How glomerular filtration works

Blood enters each glomerulus through a relatively wide afferent arteriole and leaves through a narrow efferent arteriole. That arrangement is the trick: putting a high-resistance vessel on the outlet traps a high hydrostatic pressure inside the glomerular capillaries — about 55 mmHg, roughly double the pressure in ordinary capillaries elsewhere in the body. This pressure is the engine that pushes fluid out of the blood and into Bowman's capsule.

The net force driving filtration is governed by the Starling forces. The 55 mmHg of glomerular capillary hydrostatic pressure (pushing fluid out) is opposed by two inward forces: the plasma colloid osmotic (oncotic) pressure of about 30 mmHg — generated because plasma proteins stay behind and pull water back — and the hydrostatic pressure in Bowman's capsule of about 15 mmHg.
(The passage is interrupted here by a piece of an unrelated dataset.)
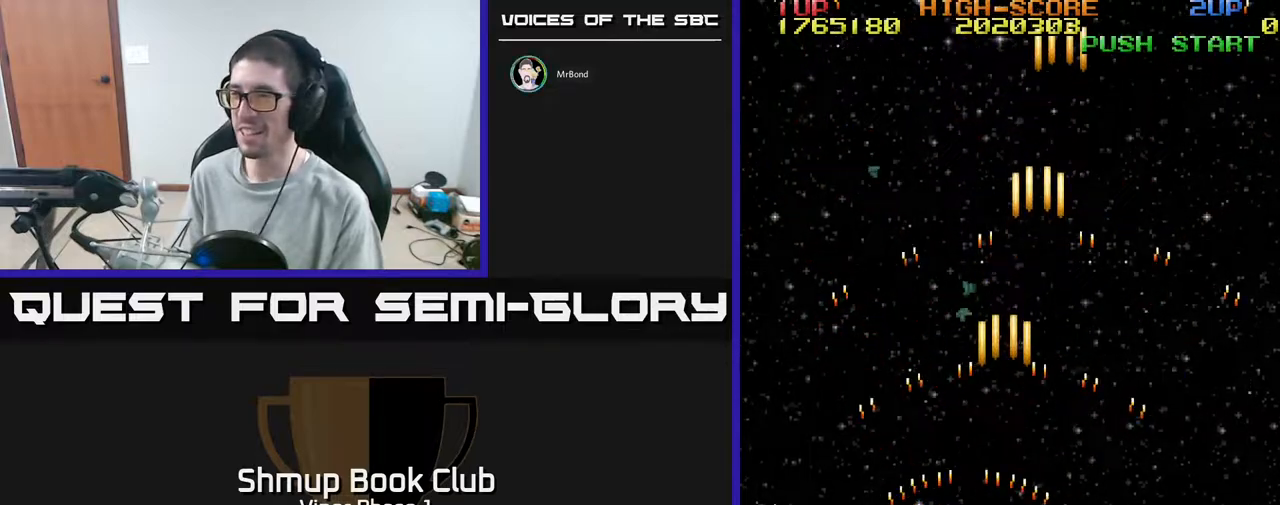
{"buttons": ["A", "DPAD_RIGHT"], "left_stick": "center", "events": [[17, "DPAD_LEFT", "up"], [150, "DPAD_RIGHT", "down"], [183, "DPAD_UP", "up"]]}
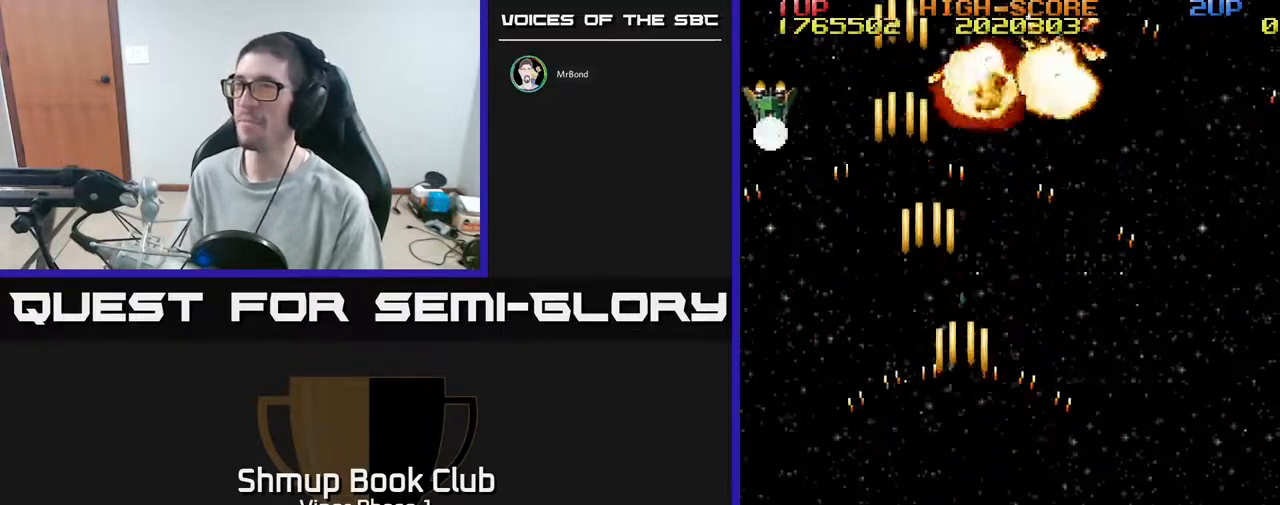
{"buttons": ["A", "DPAD_DOWN"], "left_stick": "center", "events": [[50, "DPAD_RIGHT", "up"], [83, "DPAD_UP", "down"], [133, "DPAD_LEFT", "down"], [150, "DPAD_UP", "up"], [267, "DPAD_DOWN", "down"], [317, "DPAD_LEFT", "up"]]}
The net filtration pressure is therefore roughly 55 − 30 − 15 = 10 mmHg outward. Multiply that modest pressure by the enormous total surface area of ~2 million glomeruli (a high filtration coefficient, Kf) and you get a glomerular filtration rate of about 125 mL/min, or 180 L/day.

What actually crosses the barrier is sorted by size and charge. Fluid passes three layers in series: the fenestrated endothelium (capillary cells with 70–100 nm pores that block cells but pass plasma), the glomerular basement membrane (a thick collagen-IV / laminin / heparan-sulfate mesh that is the main charge barrier), and the podocyte slit diaphragm (foot processes leaving 25–40 nm slits bridged by the proteins nephrin and podocin). Water, ions, glucose, amino acids, and urea pass freely; red cells, white cells, platelets, and large proteins like albumin (66 kDa, ~3.6 nm, negatively charged) are held back.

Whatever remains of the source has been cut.